**課題**
演習用本文から、「- 「自分の能力」を洗い出すに当たっての観点例」と「- 上長やメンバーから明示的・暗示的に期待されていることは何だと認識しているか?」の間の部分を、両端の語句も含めて一字一句変えずに抜き出してください。

Will・Can・Mustの詳細なプロセス案の紹介は他の記事やメディアに譲りますが、次のセクションで紹介するように、この結果を元に具体的な目標を検討するためココが肝です。直近の自分の活動を振り返ったり、様々な観点から自身や組織(プロダクトなど含む)について評価したり、やってもやり切れない部分ですが時間と気合の許す限りやりましょう。
以下簡単に、観点の例を紹介します。
- 「自分の意志」を洗い出すに当たっての観点例
- 就職活動を行っていた頃に描いていたキャリアプランは何だったか?
- 当時の考えから変化はあるか?
- 自分のプライベートの状況や展望・願望はなにか?
- プライベートの願望を叶えるために、キャリアで実現すべきことはあるか?
- 仕事していて充実感を得られるタイミングはいつか?それはなぜか?
- 就職活動を行っていた頃に描いていたキャリアプランは何だったか?
- 「自分の能力」を洗い出すに当たっての観点例
- 所属組織の評価指標と比較してどうか?
- Developer Roadmapsと自分のスキルセットを比較してどうか?
- 直近の業務を振り返ってどうか?
- よくできた点はなにか?
- あまりできなかった点や、生んでしまったミスはあるか?
- 他のメンバーや上長などから称賛されたものはあるか?
- 「組織での使命」を洗い出すに当たっての観点例
- 所属組織の評価指標はどのようなものか?
- 上長やメンバーから明示的・暗示的に期待されていることは何だと認識しているか?
- 直近の認識できている課題はなにか?
- チームで
- プロダクトで
- チームで顕在化していないが、実は薄々思っている問題はあるか?
- 直近で組織やプロダクトに変化があるか?
- あれば、それは業務や方針にどのような変化をもたらしそうか?
このように、いくつかの観点から改めて自分や周りについて調査・整理することで、単に目標設定に役立つという以上の気付きや学びを得られることも多いと思います。
Will・Can・Mustから目標設定を行う
下準備をしっかり固めたところで、いよいよ具体的な目標設定に進みましょう。

**分析用データ**

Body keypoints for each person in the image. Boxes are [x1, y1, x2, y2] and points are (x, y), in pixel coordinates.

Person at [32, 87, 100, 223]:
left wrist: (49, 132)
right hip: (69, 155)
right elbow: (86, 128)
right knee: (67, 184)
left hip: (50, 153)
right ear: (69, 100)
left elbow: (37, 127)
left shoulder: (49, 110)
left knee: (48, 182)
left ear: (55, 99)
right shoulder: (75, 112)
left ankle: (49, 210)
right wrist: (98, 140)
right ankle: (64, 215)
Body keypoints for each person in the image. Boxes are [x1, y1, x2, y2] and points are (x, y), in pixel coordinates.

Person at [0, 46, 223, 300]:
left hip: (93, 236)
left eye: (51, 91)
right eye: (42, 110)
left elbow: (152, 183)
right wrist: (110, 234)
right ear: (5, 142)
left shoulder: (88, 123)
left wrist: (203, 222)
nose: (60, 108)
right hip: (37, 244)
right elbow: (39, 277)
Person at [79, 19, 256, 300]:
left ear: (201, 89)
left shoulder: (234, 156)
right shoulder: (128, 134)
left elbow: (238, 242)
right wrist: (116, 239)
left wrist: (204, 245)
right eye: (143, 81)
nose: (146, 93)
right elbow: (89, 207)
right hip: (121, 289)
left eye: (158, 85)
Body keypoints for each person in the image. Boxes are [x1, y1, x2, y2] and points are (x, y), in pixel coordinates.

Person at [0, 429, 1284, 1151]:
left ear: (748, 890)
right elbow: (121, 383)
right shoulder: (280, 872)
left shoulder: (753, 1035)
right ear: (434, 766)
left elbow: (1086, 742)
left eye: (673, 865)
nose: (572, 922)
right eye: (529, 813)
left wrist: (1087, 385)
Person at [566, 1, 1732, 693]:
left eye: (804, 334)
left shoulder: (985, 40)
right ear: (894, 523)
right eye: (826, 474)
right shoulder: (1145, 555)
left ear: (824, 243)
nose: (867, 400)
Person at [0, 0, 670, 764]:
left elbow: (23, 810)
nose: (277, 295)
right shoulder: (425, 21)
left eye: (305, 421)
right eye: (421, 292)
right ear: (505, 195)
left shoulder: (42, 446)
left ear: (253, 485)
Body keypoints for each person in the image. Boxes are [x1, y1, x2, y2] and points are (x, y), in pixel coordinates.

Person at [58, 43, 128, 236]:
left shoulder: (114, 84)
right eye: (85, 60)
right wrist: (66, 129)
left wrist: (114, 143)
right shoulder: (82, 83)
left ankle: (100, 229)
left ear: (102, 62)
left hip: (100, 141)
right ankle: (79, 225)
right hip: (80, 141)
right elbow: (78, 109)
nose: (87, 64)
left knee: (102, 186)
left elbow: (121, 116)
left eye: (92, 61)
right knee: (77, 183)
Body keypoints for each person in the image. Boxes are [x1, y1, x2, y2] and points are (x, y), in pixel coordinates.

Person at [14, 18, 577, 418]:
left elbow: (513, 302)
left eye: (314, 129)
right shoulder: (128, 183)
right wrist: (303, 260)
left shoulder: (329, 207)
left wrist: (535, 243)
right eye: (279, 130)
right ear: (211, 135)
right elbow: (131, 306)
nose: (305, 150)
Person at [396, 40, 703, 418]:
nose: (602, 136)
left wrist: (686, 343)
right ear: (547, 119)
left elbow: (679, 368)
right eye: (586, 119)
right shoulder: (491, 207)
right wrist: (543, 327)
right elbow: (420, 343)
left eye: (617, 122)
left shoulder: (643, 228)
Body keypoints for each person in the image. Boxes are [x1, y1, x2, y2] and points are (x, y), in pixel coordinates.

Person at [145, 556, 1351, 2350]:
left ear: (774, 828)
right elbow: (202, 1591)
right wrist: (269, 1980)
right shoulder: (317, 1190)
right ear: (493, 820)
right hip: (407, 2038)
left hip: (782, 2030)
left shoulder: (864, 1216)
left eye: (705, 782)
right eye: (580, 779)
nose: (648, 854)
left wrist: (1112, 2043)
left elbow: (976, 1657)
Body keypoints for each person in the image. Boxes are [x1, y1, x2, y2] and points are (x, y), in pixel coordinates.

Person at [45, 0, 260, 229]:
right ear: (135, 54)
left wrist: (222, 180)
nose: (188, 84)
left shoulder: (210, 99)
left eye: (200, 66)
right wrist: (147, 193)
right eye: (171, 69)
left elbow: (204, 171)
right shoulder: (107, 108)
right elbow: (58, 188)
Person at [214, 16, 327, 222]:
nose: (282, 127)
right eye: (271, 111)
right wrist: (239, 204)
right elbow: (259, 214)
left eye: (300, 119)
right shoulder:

**本演習の出力**
- 「自分の能力」を洗い出すに当たっての観点例
- 所属組織の評価指標と比較してどうか?
- Developer Roadmapsと自分のスキルセットを比較してどうか?
- 直近の業務を振り返ってどうか?
- よくできた点はなにか?
- あまりできなかった点や、生んでしまったミスはあるか?
- 他のメンバーや上長などから称賛されたものはあるか?
- 「組織での使命」を洗い出すに当たっての観点例
- 所属組織の評価指標はどのようなものか?
- 上長やメンバーから明示的・暗示的に期待されていることは何だと認識しているか?